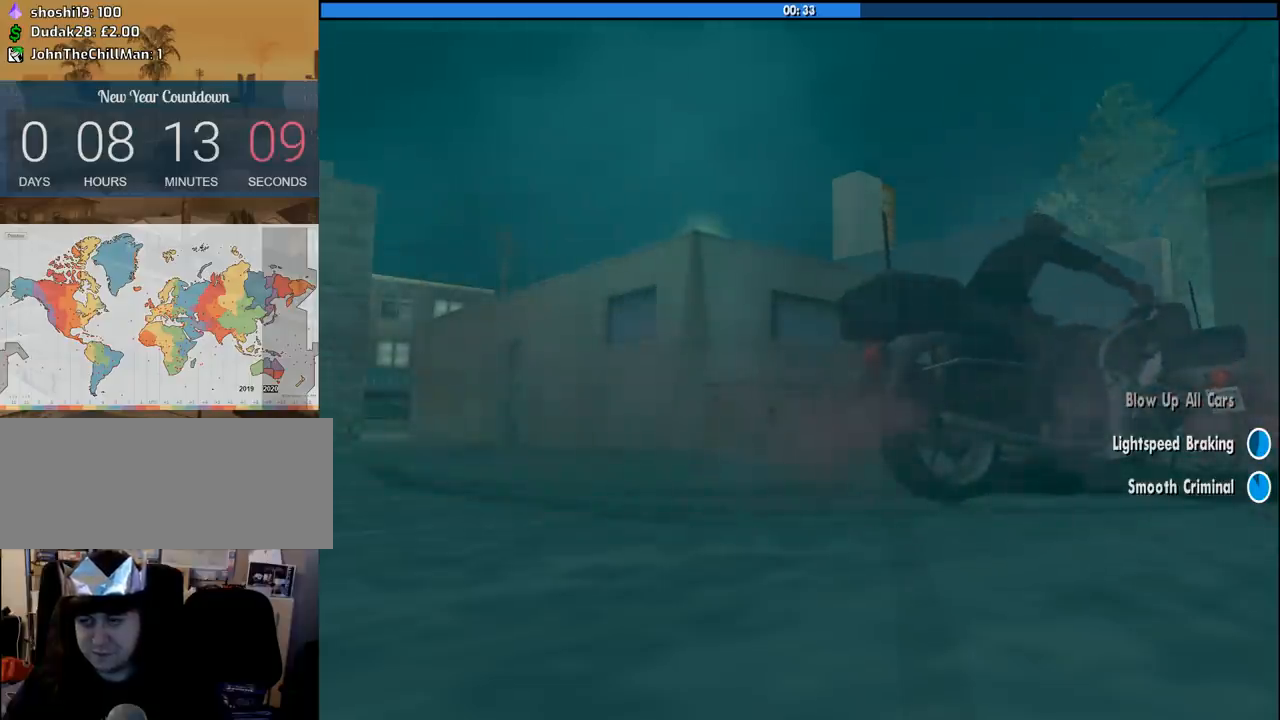
{"keys": [], "mouse": [], "events": [[33, "a", "up"], [83, "w", "up"], [116, "d", "down"], [116, "space", "down"], [166, "a", "down"], [166, "d", "up"], [166, "w", "down"], [216, "space", "up"], [266, "a", "up"], [316, "d", "down"], [316, "w", "up"], [366, "space", "down"], [400, "a", "down"], [400, "w", "down"], [450, "d", "up"], [450, "space", "up"], [500, "a", "up"], [500, "w", "up"]]}
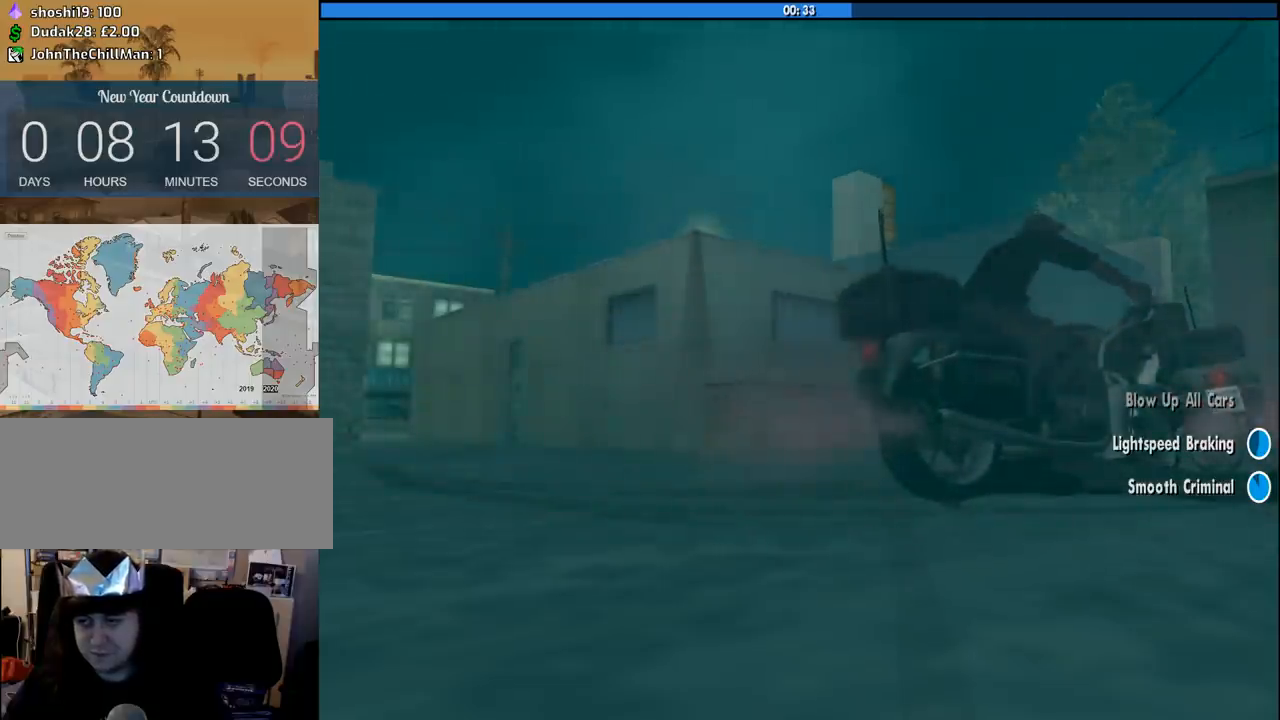
{"keys": [], "mouse": ["right"], "events": [[50, "d", "down"], [50, "space", "down"], [100, "w", "down"], [150, "a", "down"], [150, "d", "up"], [150, "space", "up"], [183, "a", "up"], [183, "w", "up"], [283, "d", "down"], [283, "space", "down"], [333, "a", "down"], [333, "d", "up"], [333, "w", "down"], [383, "space", "up"], [416, "a", "up"], [416, "mouse_right", "down"], [416, "w", "up"]]}
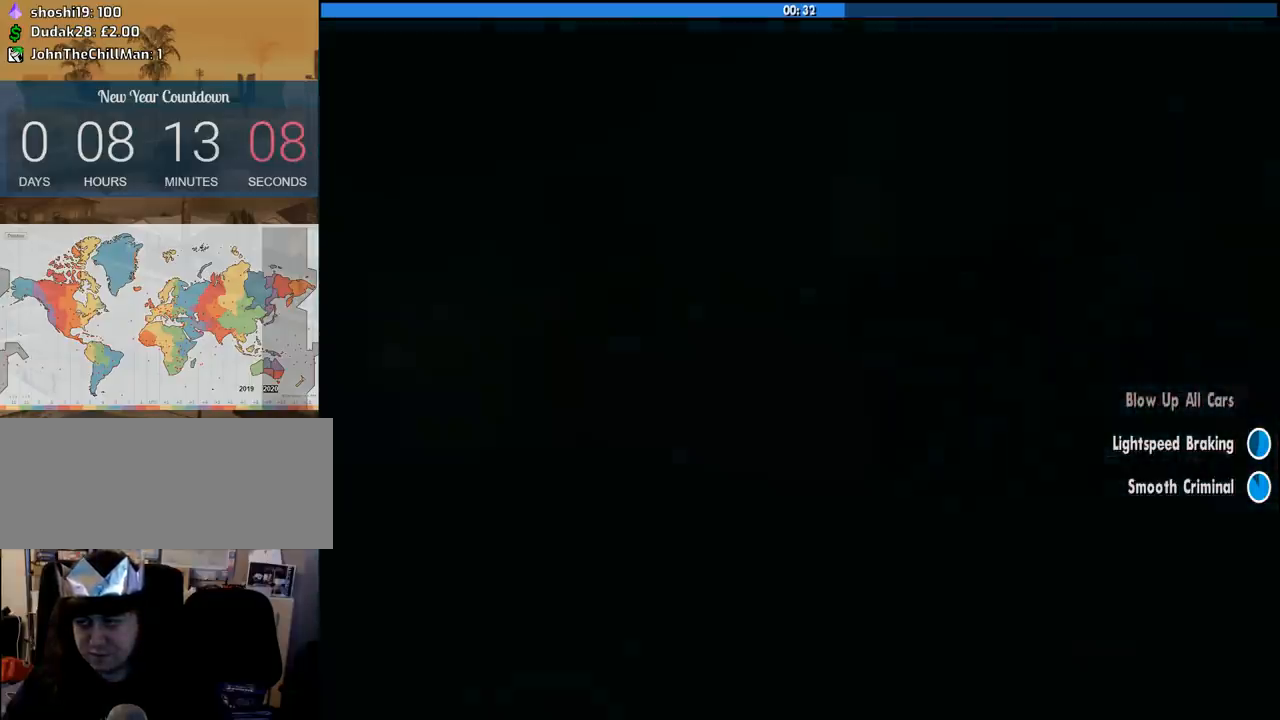
{"keys": [], "mouse": ["right"], "events": []}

### [ACTIVITY]
Copy each line of the listing above that contains the word "right".

### [SOLVED PROBLEM]
{"keys": [], "mouse": ["right"], "events": [[50, "d", "down"], [50, "space", "down"], [100, "w", "down"], [150, "a", "down"], [150, "d", "up"], [150, "space", "up"], [183, "a", "up"], [183, "w", "up"], [283, "d", "down"], [283, "space", "down"], [333, "a", "down"], [333, "d", "up"], [333, "w", "down"], [383, "space", "up"], [416, "a", "up"], [416, "mouse_right", "down"], [416, "w", "up"]]}
{"keys": [], "mouse": ["right"], "events": []}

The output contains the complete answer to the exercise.